| Konu: | Veteriner Hizmetleri, Bitki Sağlığı, Gıda ve Yem Kanununda Değişiklik Yapılmasına Dair |
| Yasama Yılı: | 5 |
| Birleşim: | 47 |
| Tarih: | 27.01.2015 |
HDP GRUBU ADINA HALİL AKSOY (Ağrı) - Sayın Başkan, değerli milletvekilleri; görüşülmekte olan 653 sıra sayılı Yasa Tasarısı'nın tümü üzerinde grubum adına söz aldım. Genel Kurulu saygılarımla selamlıyorum.
Tasarıya ilişkin konuşmama geçmeden önce, tarihî bir zafer yaşadığımız Kobani direnişi hakkında bazı şeyler söylemek istiyorum.
Yüz otuz dört günlük kahramanlıklarla dolu bir direnişin ardından Kobani, tüm faşistlere, barbarlara ve bunların destekçilerine inat, bugün özgürleşmiştir. Kobani'nin kanton olarak ilanının 2'nci yıl dönümünde kurtarılması, Kürt halkı başta olmak üzere, tüm Orta Doğu halkları için büyük bir umut ve sevinç kaynağı olmuştur. Kobani direnişi ve zaferi, Rojava'da özerkliğin kendi öz savunmasını yapacak güçte olduğunu ve hiçbir güç tarafından yıkılamayacağını da tüm dünyaya ilan etmiştir.
Kobani direnişinde yer alan ve büyük bir kahramanlık destanı yazan, yaşamını yitiren şehitlerimiz başta olmak üzere, tüm yoldaşlarımı büyük bir minnet duygusuyla selamlamak istiyorum. Kobani'yi özgürleştiren kahraman YPJ ve YPG gerillaları, sadece Kürt halkının değil, tüm Orta Doğu ve dünya halklarının özgürlük ve demokrasi savaşçıları olduğunu Kobani'deki direnişleriyle ortaya koymuşlardır.
Yine, YPG ve YPJ gerillalarıyla birlikte savaşan güney Kürdistanlı peşmergelere, Türkiyeli, Arap ve Avrupalı devrimcilere de buradan teşekkür etmek istiyorum.
Kobani, umudun kaybedilmediği, inancın büyük bir iradeye dönüştüğü bir yerde kıt olanaklarla büyük başarıların kazanılabileceğini gösteren bir insanlık direnişinin merkezi ve sembolü olmuştur. Kobani direnişi, bu karakteriyle bundan sonra dünyanın neresinde olursa olsun tüm direnişlerin, özgürlük ve demokrasi güçlerinin ilham kaynağı olmaya devam edecektir. Kobani direnişi ve zaferi, tüm ulusların tarih kitaplarında da yer alacaktır diye düşünüyorum.

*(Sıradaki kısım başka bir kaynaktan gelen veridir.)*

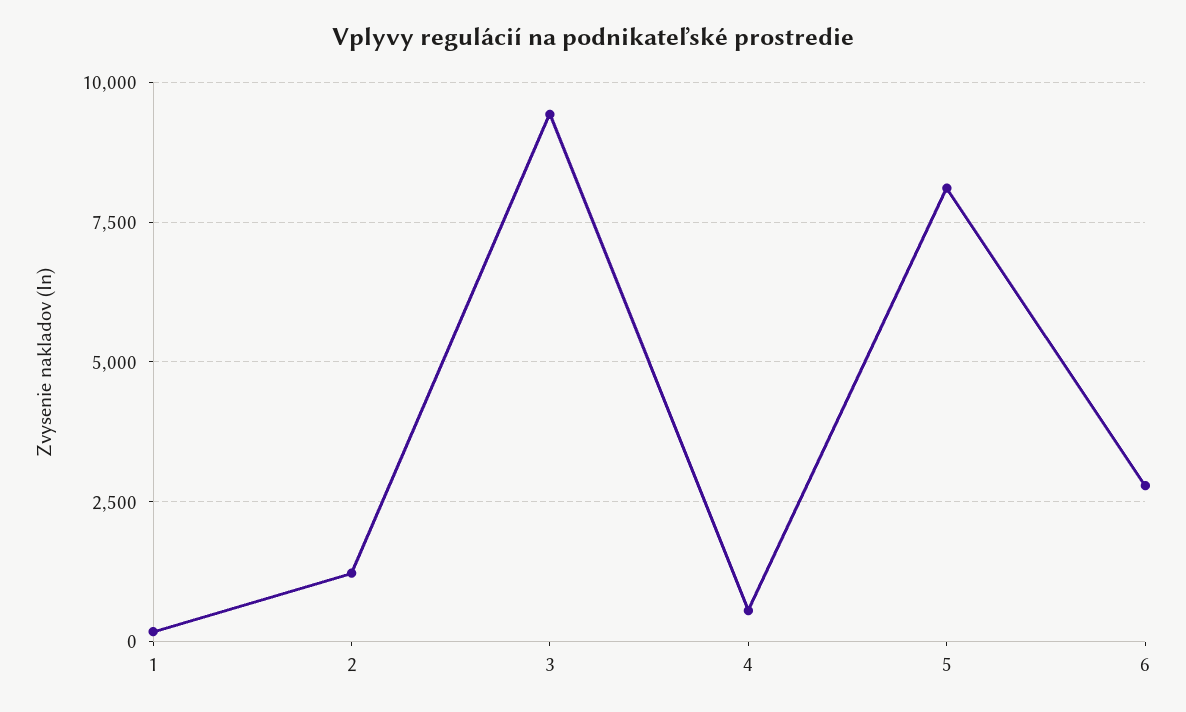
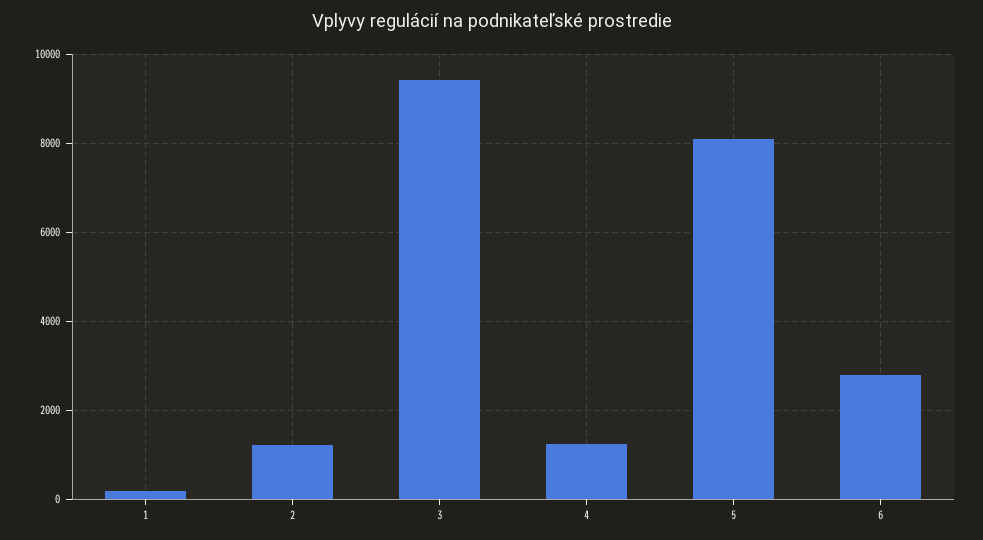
4: 500 -> 1200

Bu duygu ve düşüncelerle "...(X)"
Değerli milletvekilleri, Yunanistan'da yapılan seçimlerde büyük bir başarı kazanan SYRIZA Partisini de buradan kutlamak istiyorum. Yunanistan'da kazanan yine umut olmuştur. SYRIZA'nın başarısı artık emekçilerin, yoksulların ve de devrimcilerin bu köhnemiş düzene mahkûm olmadıklarını, değişimin ve yeniden kurmanın mümkün olduğunu bir kez daha göstermiştir. Şimdi bu umudu çoğaltmanın ve yaygınlaştırmanın da zamanıdır. Avrupa'dan Türkiye'ye, Latin Amerika'dan Orta Doğu'ya, emekten ve soldan yana olanların bu inancı büyütme ve gerçekleştirmeye dönük mücadelesi ve sorumluluğu her zamankinden daha büyük olacaktır. SYRIZA bunun ilhamını vermektedir. Bu bilinçle bazı ağır sorumluluğu olan arkadaşlarımızı tekrar kutluyor, bu zorlu ve onurlu yolda başarılar diliyorum.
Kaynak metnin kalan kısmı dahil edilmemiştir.